AREVA and UraMin Inc. today entered into an agreement in respect of AREVA's friendly cash offer for 100% of the share capital of UraMin (the "Offer"). UraMin is listed in London (AIM) and Toronto (TSX). AREVA (Euronext Paris) already owns 5.5% of UraMin's share capital.

This cash offer of AREVA will be made through its indirect wholly-owned subsidiary CFMM Développement ("AREVA") based on a price of US$ 7.75 per UraMin share. The total offer consideration amounts to more than USD 2.5 billion for 100% of the fully diluted share capital of UraMin(3). This represents a premium of 21% over UraMin 20-day weighted average trading price(1) ending on June 8, 2007(2).

The UraMin Board of Directors, after consulting with its financial advisors, has determined that the offer is fair and in the best interest of the UraMin shareholders and it has resolved to recommend acceptance of the Offer. BMO Capital Markets has provided an opinion that the offer is fair, from a financial point of view, to the UraMin shareholders.

In connection with the offer, all directors and certain other shareholders representing approximately 25% of the outstanding UraMin shares (calculated on a fully diluted basis) have entered into lock-up agreements with AREVA pursuant to which they have agreed to tender all their UraMin shares to AREVA's offer.

The support agreement entered into between AREVA and UraMin provides for, among other things, in case a superior proposal is accepted by UraMin, a right to match in favour of AREVA.

The support agreement also includes a break up fee in favour of AREVA of US$ 75 million under certain circumstances.
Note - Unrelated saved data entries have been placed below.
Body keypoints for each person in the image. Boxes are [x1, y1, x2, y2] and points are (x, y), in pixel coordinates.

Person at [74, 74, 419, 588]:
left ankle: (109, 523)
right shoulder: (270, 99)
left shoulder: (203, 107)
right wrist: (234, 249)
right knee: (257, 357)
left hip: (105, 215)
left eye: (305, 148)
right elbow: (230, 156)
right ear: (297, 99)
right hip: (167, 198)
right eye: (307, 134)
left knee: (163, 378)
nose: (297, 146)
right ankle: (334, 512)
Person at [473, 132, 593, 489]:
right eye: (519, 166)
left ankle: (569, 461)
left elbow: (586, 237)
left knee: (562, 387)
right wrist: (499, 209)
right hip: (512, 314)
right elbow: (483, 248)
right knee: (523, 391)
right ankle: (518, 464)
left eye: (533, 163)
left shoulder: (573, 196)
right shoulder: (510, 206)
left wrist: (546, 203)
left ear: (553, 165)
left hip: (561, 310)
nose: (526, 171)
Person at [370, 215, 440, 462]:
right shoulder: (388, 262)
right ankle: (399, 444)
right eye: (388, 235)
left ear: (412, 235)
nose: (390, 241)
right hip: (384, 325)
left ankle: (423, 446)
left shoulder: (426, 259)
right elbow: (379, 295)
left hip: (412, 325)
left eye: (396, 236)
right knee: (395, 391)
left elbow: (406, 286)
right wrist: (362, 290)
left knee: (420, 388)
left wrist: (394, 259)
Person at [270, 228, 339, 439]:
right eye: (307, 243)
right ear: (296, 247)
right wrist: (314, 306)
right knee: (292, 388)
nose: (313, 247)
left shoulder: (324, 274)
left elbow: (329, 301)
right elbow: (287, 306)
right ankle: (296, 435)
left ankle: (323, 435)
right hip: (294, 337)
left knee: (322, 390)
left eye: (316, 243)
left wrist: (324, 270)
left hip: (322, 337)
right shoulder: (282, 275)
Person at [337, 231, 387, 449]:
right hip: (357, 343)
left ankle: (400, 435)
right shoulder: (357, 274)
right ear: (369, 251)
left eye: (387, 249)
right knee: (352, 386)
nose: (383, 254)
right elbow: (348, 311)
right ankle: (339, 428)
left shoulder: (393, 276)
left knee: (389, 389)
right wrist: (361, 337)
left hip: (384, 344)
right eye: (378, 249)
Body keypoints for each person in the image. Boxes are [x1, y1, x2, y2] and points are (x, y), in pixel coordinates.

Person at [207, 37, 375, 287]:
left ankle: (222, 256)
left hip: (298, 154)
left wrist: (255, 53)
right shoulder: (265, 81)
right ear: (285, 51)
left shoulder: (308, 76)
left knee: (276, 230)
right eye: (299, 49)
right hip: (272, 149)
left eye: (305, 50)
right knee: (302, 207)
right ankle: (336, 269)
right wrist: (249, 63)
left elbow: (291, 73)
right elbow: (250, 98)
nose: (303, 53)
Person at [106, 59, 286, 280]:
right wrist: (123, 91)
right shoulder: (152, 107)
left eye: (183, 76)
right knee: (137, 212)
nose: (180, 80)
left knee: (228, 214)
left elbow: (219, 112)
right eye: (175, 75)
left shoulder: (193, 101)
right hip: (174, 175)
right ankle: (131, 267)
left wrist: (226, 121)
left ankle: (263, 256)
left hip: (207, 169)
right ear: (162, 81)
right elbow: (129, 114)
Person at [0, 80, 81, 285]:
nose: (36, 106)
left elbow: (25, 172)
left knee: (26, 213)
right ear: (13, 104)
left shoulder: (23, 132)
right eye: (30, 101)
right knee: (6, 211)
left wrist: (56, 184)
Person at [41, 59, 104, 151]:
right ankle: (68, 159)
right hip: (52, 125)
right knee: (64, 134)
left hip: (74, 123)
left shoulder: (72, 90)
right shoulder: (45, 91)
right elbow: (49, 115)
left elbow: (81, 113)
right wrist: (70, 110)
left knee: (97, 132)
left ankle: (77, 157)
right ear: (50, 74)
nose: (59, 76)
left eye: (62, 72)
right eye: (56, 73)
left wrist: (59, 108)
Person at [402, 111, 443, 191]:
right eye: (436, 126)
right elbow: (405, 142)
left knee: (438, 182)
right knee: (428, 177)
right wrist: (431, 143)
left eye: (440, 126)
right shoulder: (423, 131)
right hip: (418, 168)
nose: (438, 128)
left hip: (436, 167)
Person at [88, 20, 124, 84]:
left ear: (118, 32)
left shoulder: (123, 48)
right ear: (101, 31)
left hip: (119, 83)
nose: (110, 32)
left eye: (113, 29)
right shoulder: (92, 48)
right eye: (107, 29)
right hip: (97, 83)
The offer and take-over circular will be mailed to UraMin shareholders in the coming days. The offer period will be open for not less than 35 days. The offer is conditional upon, in particular, the tendering of a minimum of 75% of the outstanding UraMin's shares on a fully diluted basis, including the 5.5% shares held by AREVA.

Concurrently with the closing of the proposed offer, UraMin will declare a dividend payable in shares of the capital of Niger Uranium Limited held by UraMin (where permitted by law) or a cash equivalent of the value of such shares. Further details will be provided at the time of the mailing of UraMin Directors' Circular.